The basket will consist of the euro, Japanese yen and 10 other currencies in addition to the dollar. The approximate percentages are believed to be:
- U.S. dollar: 26.4%
- Euro: 21.4%
- Yen: 14.7%
- Hong Kong dollar: 6.6%
- Australian dollar 6.3%
The remainder is divided up among the currencies of Canada, Russia and other commodity currencies.
Why Move Now
First of all, I believe the reason behind the move is straightforward.
The renminbi was recently admitted as a global reserve currency by the International Monetary Fund. China is asserting its financial independence from the U.S. It’s moving out of the shadow of the all-powerful U.S. dollar.
China’s central bank needs to set policy based on the Chinese economy and not have its policy set by the U.S. Federal Reserve. This is a key consideration as China makes trading in its currency open to the world.
The dollar peg was also acting as a major drag on the Chinese economy. Every time the dollar strengthened, the central bank would have to intervene in the currency market. That involved buying yuan from China’s banks – in effect draining money from the banking system and offsetting any monetary easing measures implemented by the central bank. Not what you want to do if your economy is slowing, as China’s is.
Another reason why the move is happening now is trade. Thanks to its peg to the dollar, the renminbi soared 35% versus its trading partners over the past six years. That is cutting into its competitiveness.
The chief economist at China’s Industrial Bank, Lu Zhengwei, told The Wall Street Journal, “The overvaluation of the renminbi is a root cause of China’s economic ills these days.”
The Currency Effects
The currency move by China is sure to have ramifications worldwide.
The first effect is obvious: there will be less demand for the U.S. dollar.
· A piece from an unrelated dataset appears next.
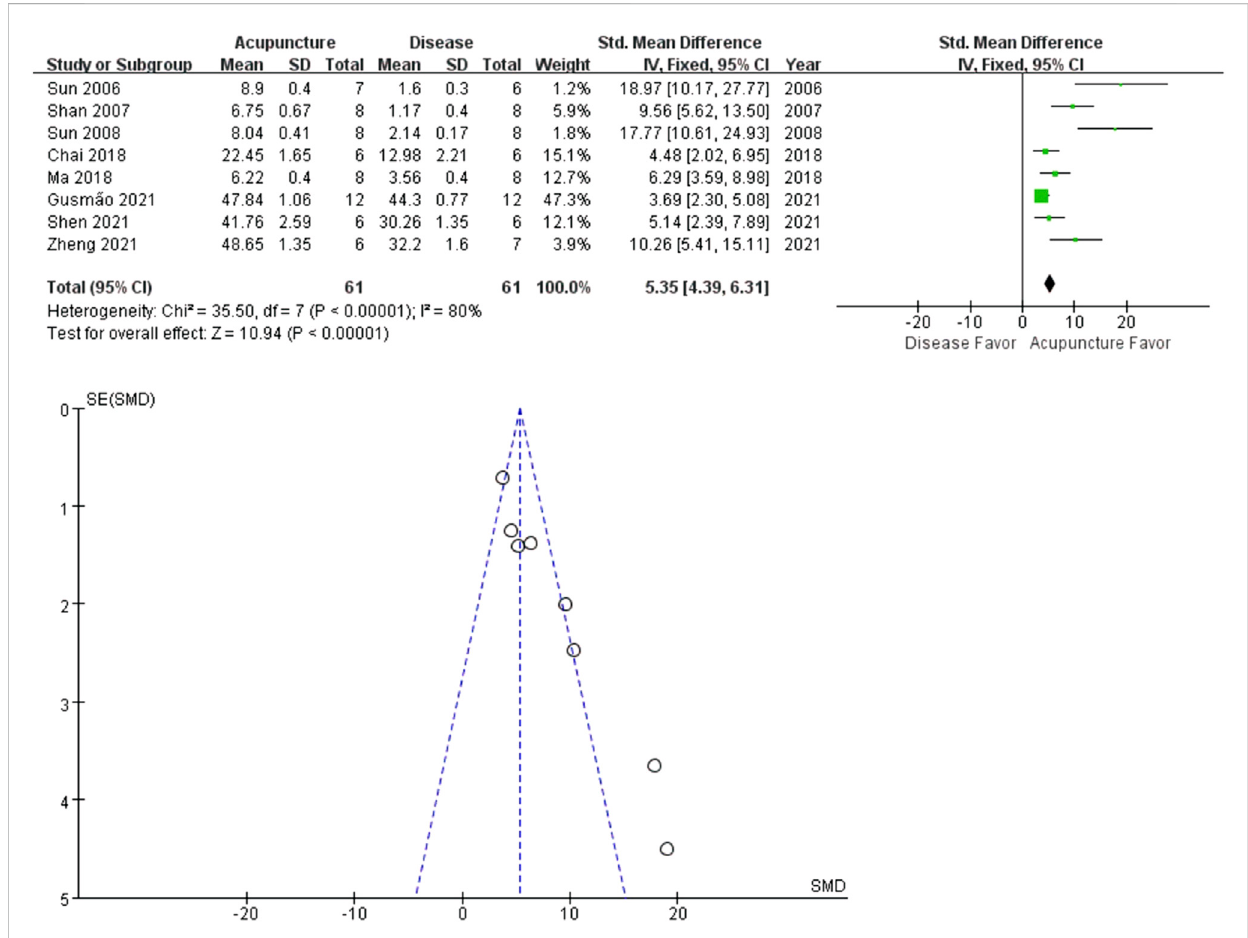
FIGURE 4 Meta-analysis comparing PWTs between the disease group and the acupuncture-treated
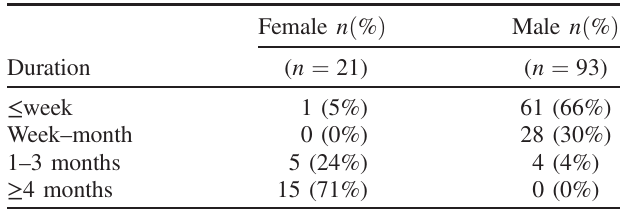
TABLE III. Results of survey for the following question: What is the duration of the maternity leave you took after the birth of your last child? χ 2 ¼ 92 . 67 , P < 0 . 00001 .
Long term, that is bearish for the dollar.
As I’ve outlined before, China’s efforts to internationalize its currency are already lowering demand for the dollar. One way that’s happening is through the issuance of bonds denominated in renminbi – not dollars – and sold domestically in China. These bonds are nicknamed panda bonds.
For example, South Korea recently issued a sovereign three-year note denominated in the renminbi. With a 3% yield, it was hugely popular – five times oversubscribed – paving the way for more such bonds to be issued by other borrowers around the world.
Effect No. 2 is that the move to tie the renminbi to a basket of currencies will allow the Chinese central bank to slowly weaken the yuan. This will allow it to stay more competitive, increasing trade and bolstering its economy. I expect the central bank to continue to weaken the yuan slowly for the foreseeable future.
Normally, any move to weaken the yuan would be met with howls of protest from U.S. politicians. But now, China can show that its currency has actually appreciated versus most world currencies. That makes it a little harder to accuse China of deliberately cheapening its currency.
How to Play It
The intent of the Chinese central bank is, of course, to bolster the Chinese economy.
As an investor, my focus would be on the “new China,” not the heavy industry “old China.” The glory days for those industries are gone.
One easy way to do this is through the KraneShares CSI China Internet ETF (NASDAQ: KWEB). The top positions in the fund include: Tencent Holdings (OTC: TCEHY), Ctrip.com International (NASDAQ: CTRP), Alibaba Group (NYSE: BABA), Baidu (NASDAQ: BIDU) and JD.com (NASDAQ: JD). Many of these U.S.-listed Chinese tech shares were added to a number of the MSCI international indexes on Nov. 30.
Consumer stocks will also benefit. Sales of cosmetics in China, for example, are soaring, as are the number of moviegoers in China. Unfortunately, none of the solid consumer stocks trade on major U.S. exchanges. A good way to access some of these types of names is through the Matthews China Small Companies Fund (MCSMX).
For income investors, there are two ETFs that are worth a look. The first is the Market Vectors ChinaAMC China Bond ETF (NYSEArca: CBON); the second is the KraneShares E Fund China Commercial Paper ETF (NYSEArca: KCNY).
Bear in mind, a weakening yuan will eat into some of the gains in these ETFs. Over the long term, however, all of these funds will benefit as China moves out of the shadow of the U.S.